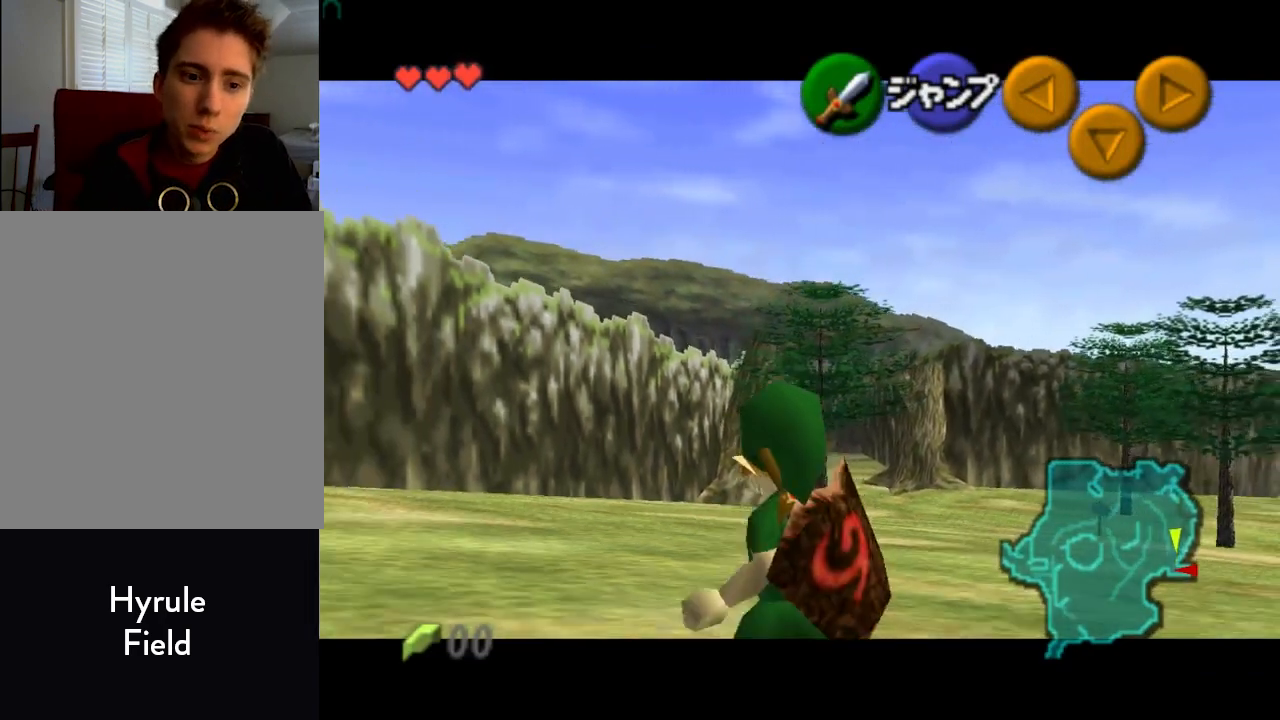
{"buttons": ["Z"], "left_stick": "down", "events": []}
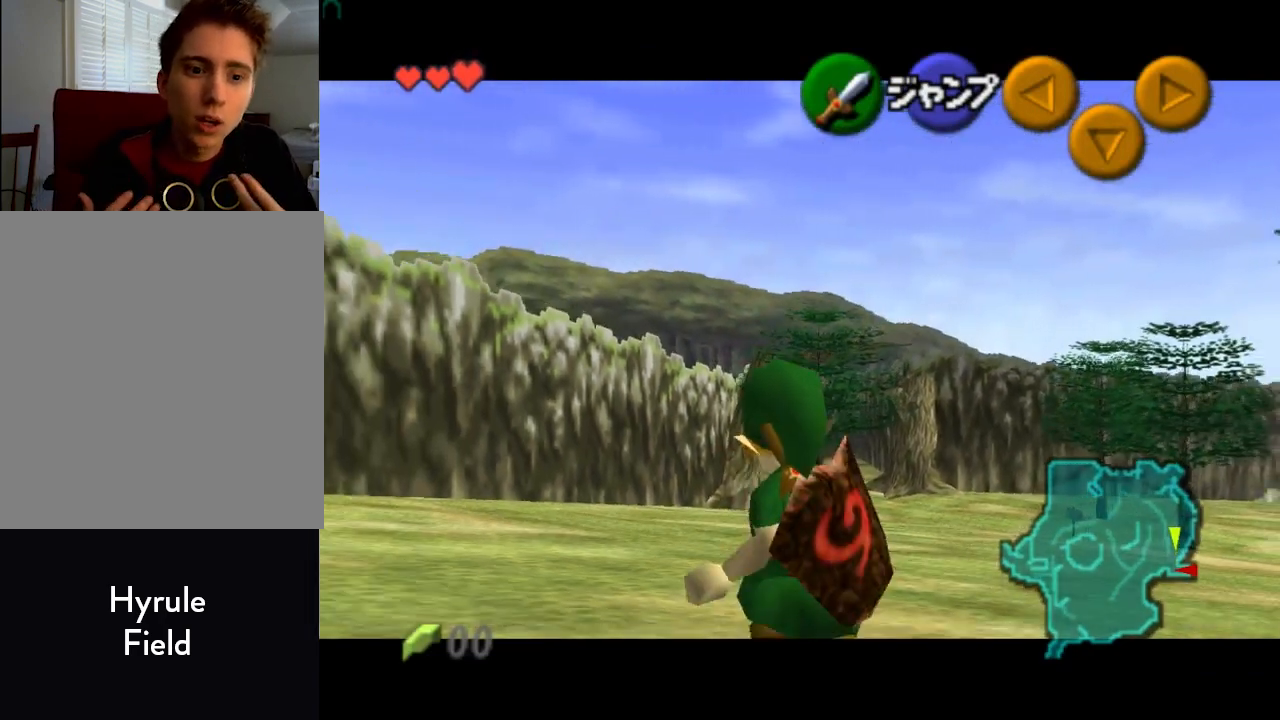
{"buttons": ["Z"], "left_stick": "down", "events": []}
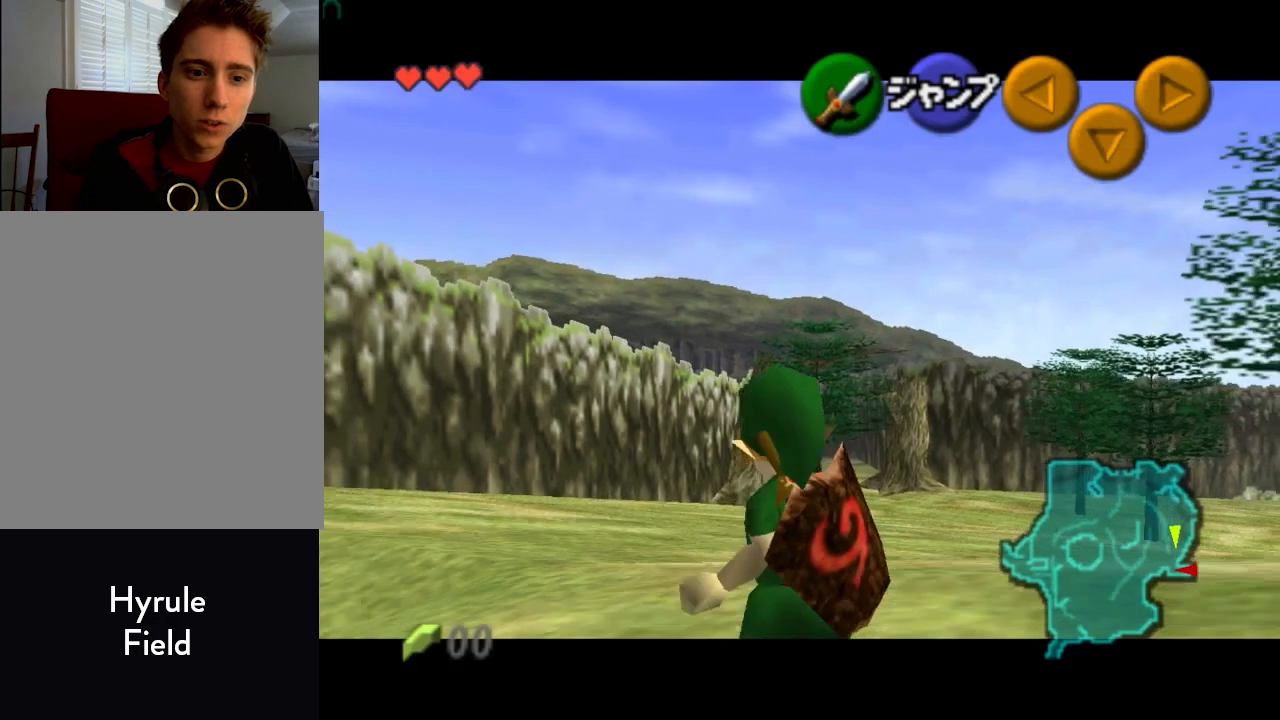
{"buttons": ["Z"], "left_stick": "down", "events": []}
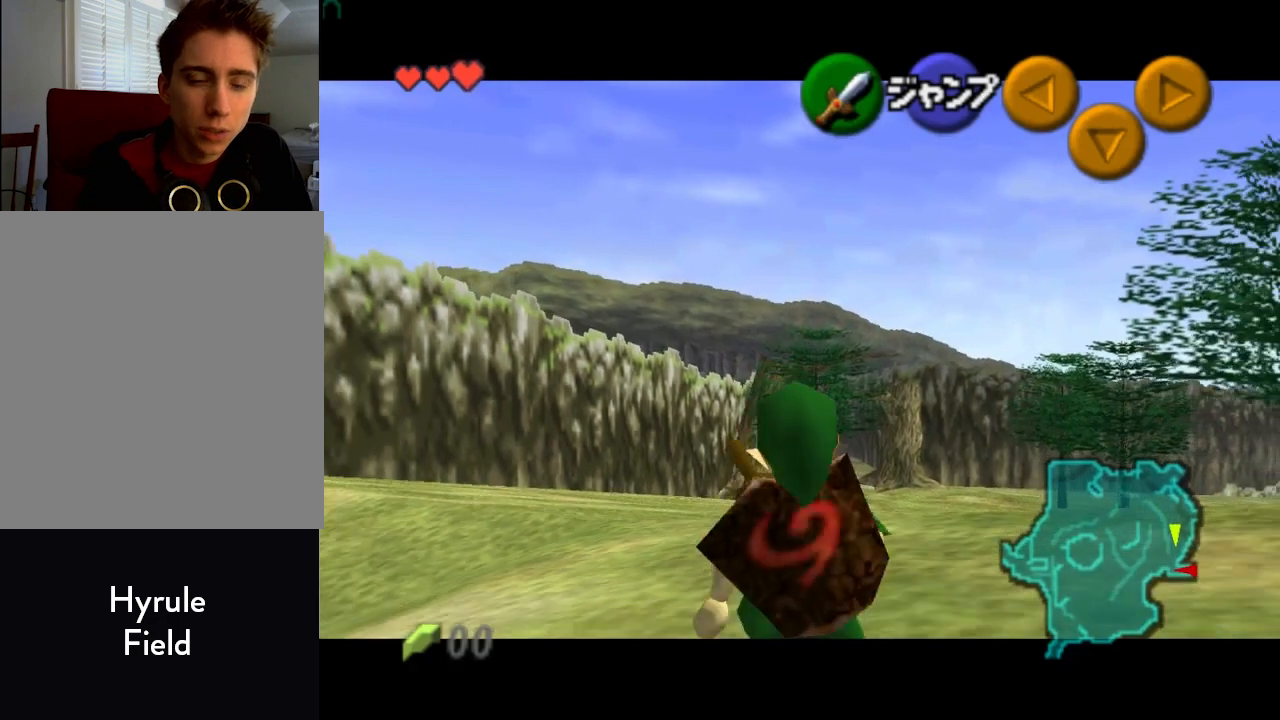
{"buttons": ["Z"], "left_stick": "down", "events": []}
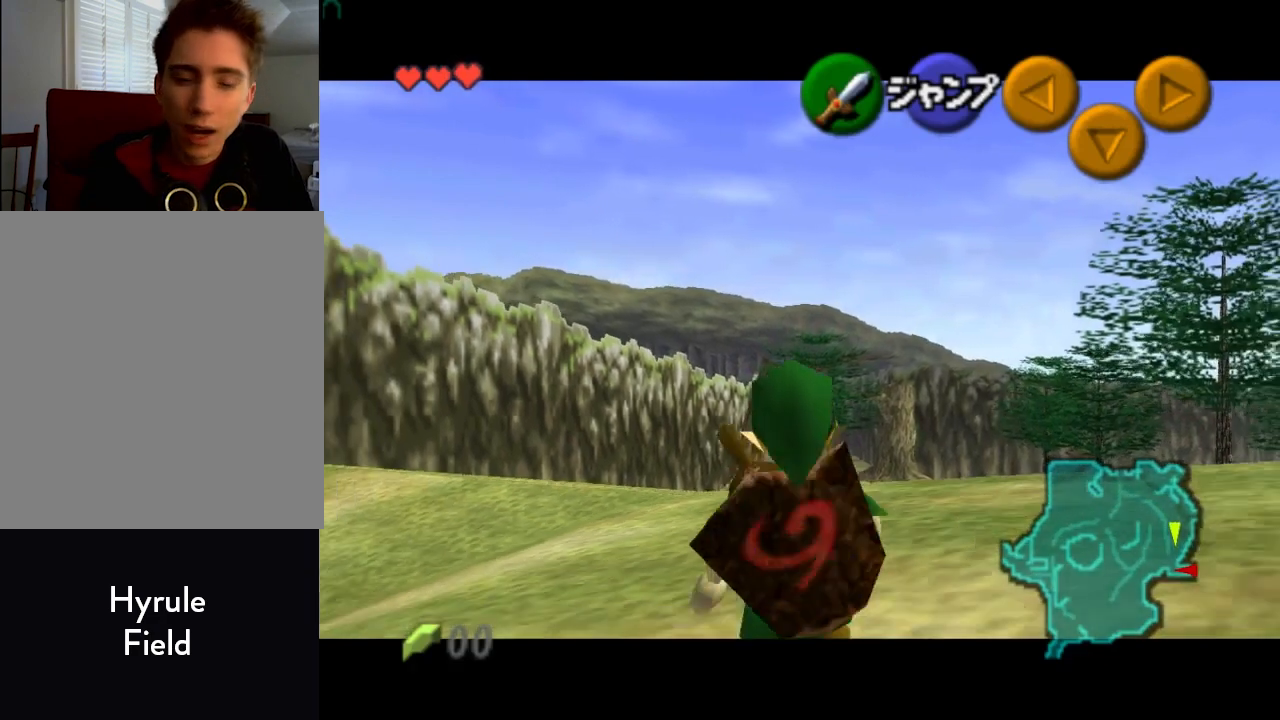
{"buttons": ["Z"], "left_stick": "down", "events": []}
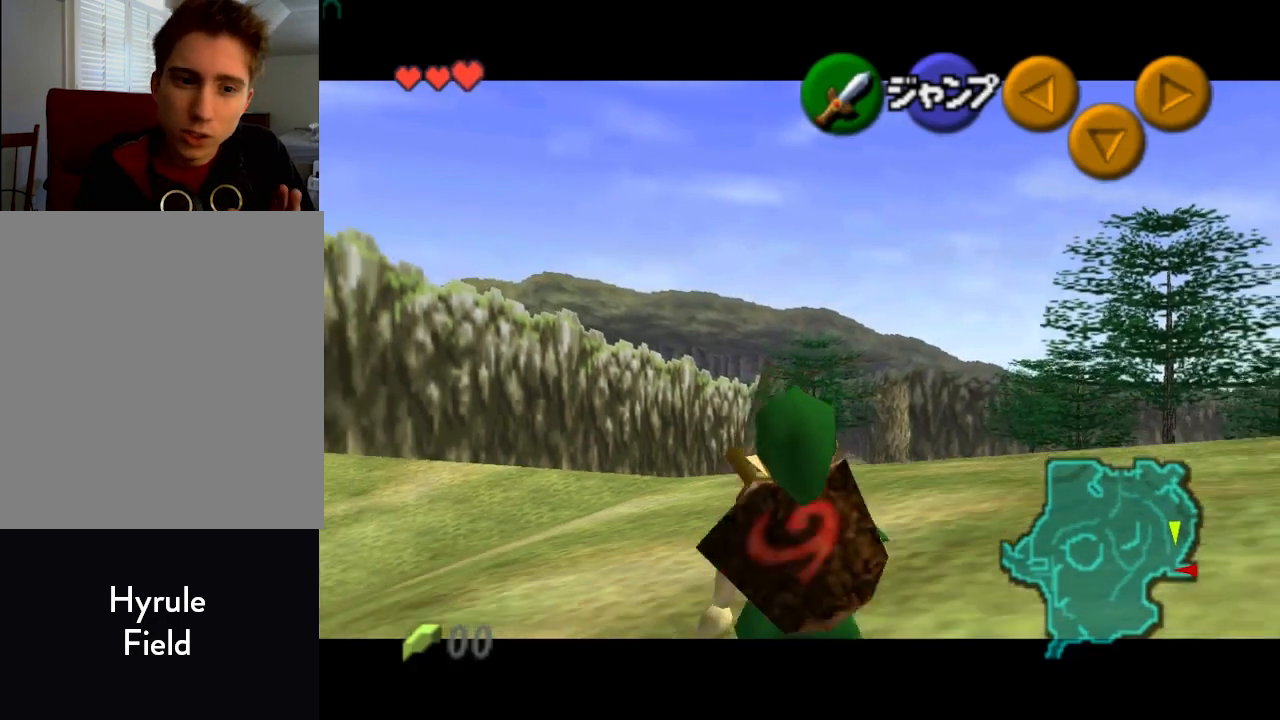
{"buttons": ["Z"], "left_stick": "down", "events": []}
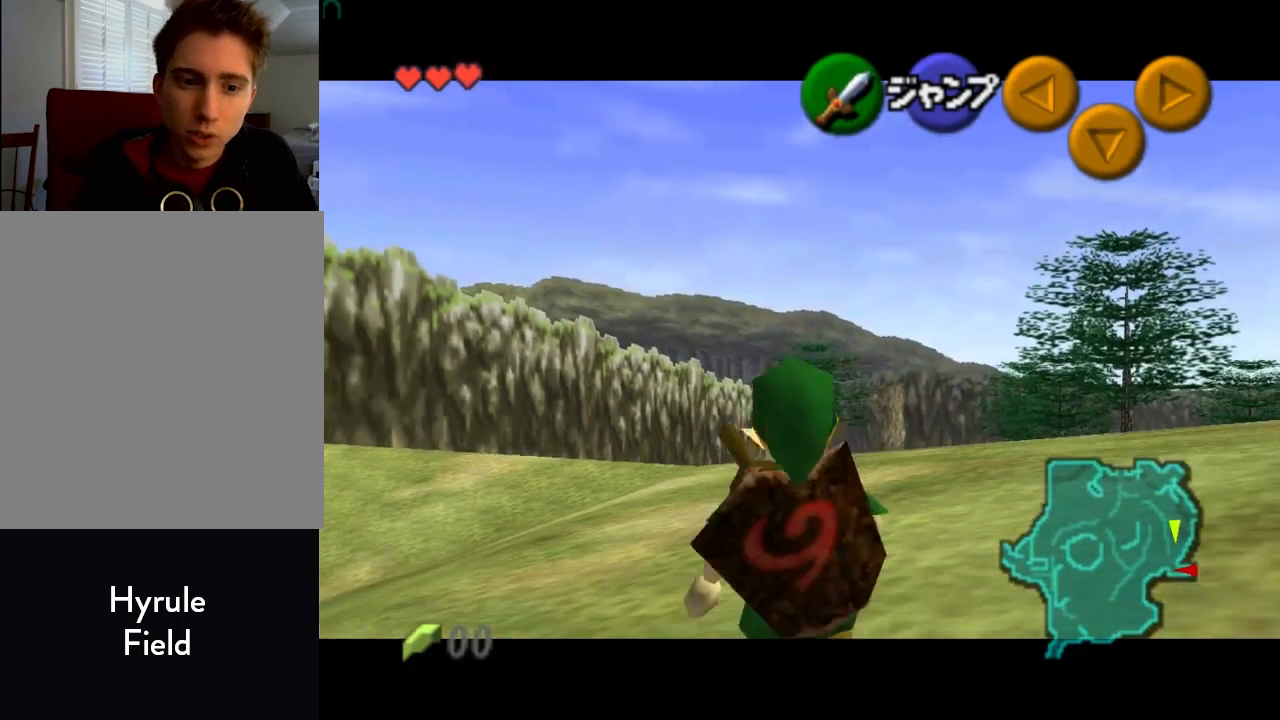
{"buttons": ["Z"], "left_stick": "down", "events": []}
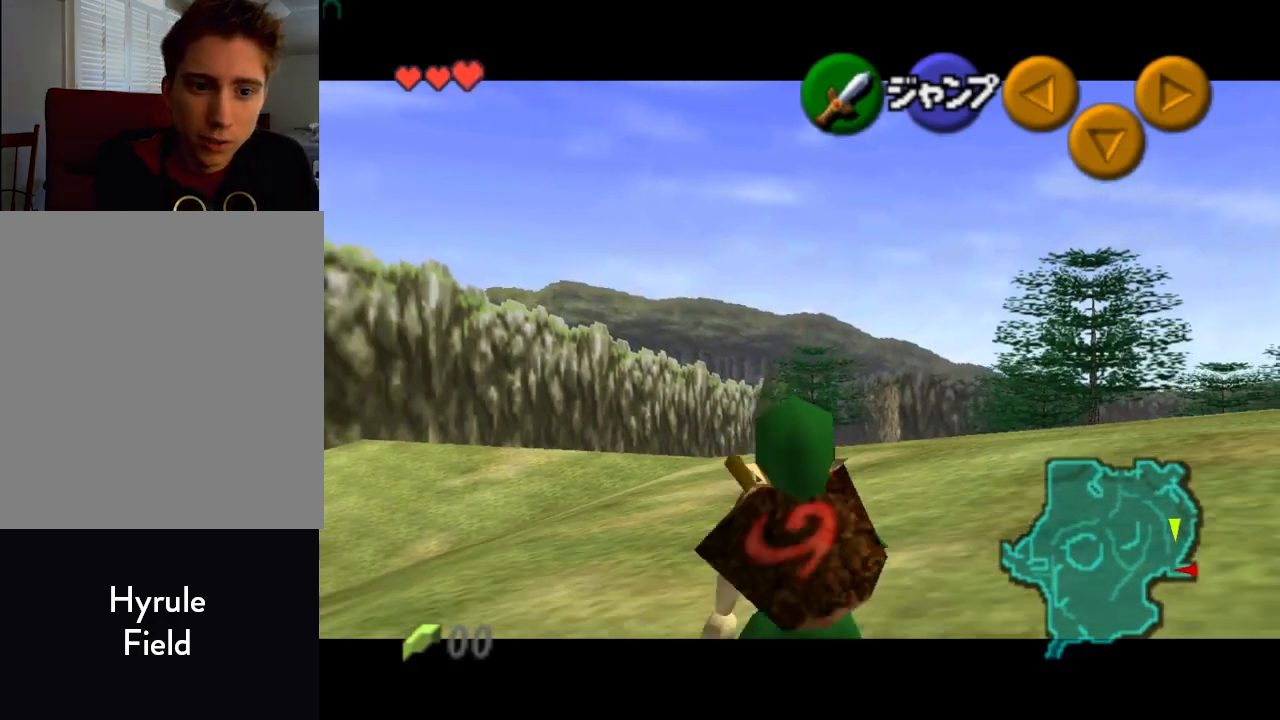
{"buttons": ["Z"], "left_stick": "down", "events": []}
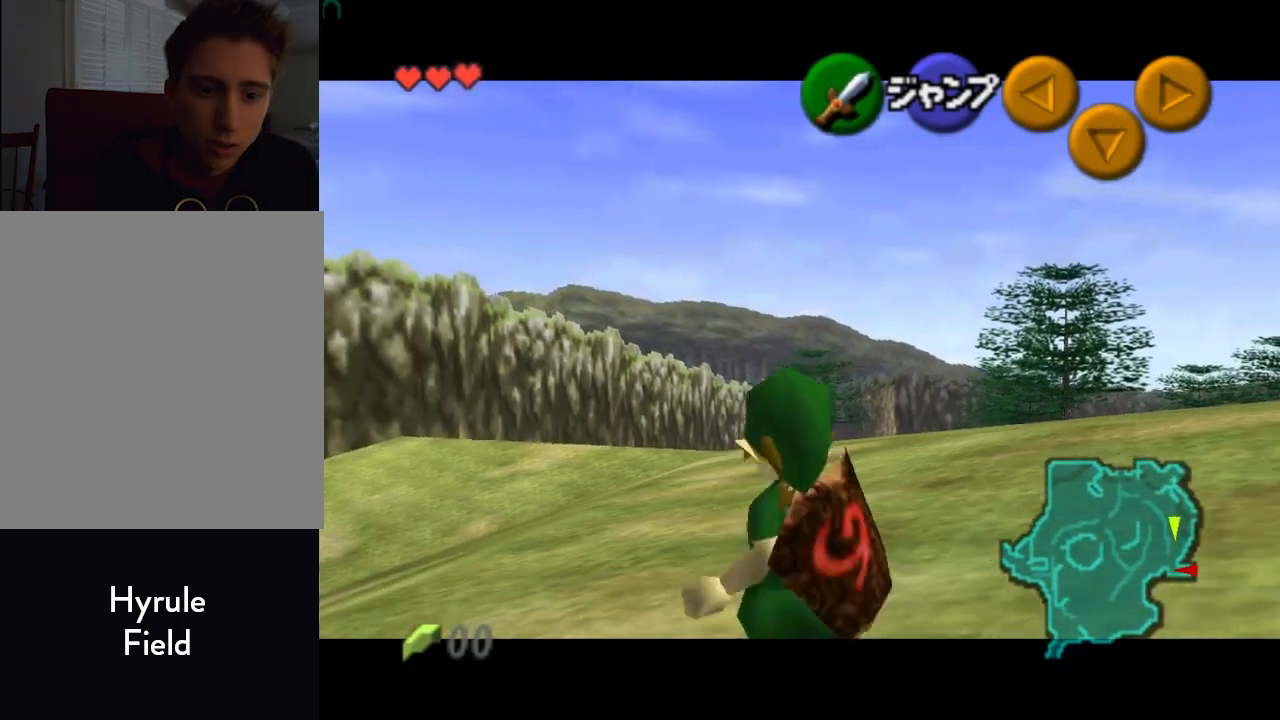
{"buttons": ["Z"], "left_stick": "down", "events": []}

| Requirement |
Restate the listing above word for word, and skip the pictures.

| Solution for this problem |
{"buttons": ["Z"], "left_stick": "down", "events": []}
{"buttons": ["Z"], "left_stick": "down", "events": []}
{"buttons": ["Z"], "left_stick": "down", "events": []}
{"buttons": ["Z"], "left_stick": "down", "events": []}
{"buttons": ["Z"], "left_stick": "down", "events": []}
{"buttons": ["Z"], "left_stick": "down", "events": []}
{"buttons": ["Z"], "left_stick": "down", "events": []}
{"buttons": ["Z"], "left_stick": "down", "events": []}
{"buttons": ["Z"], "left_stick": "down", "events": []}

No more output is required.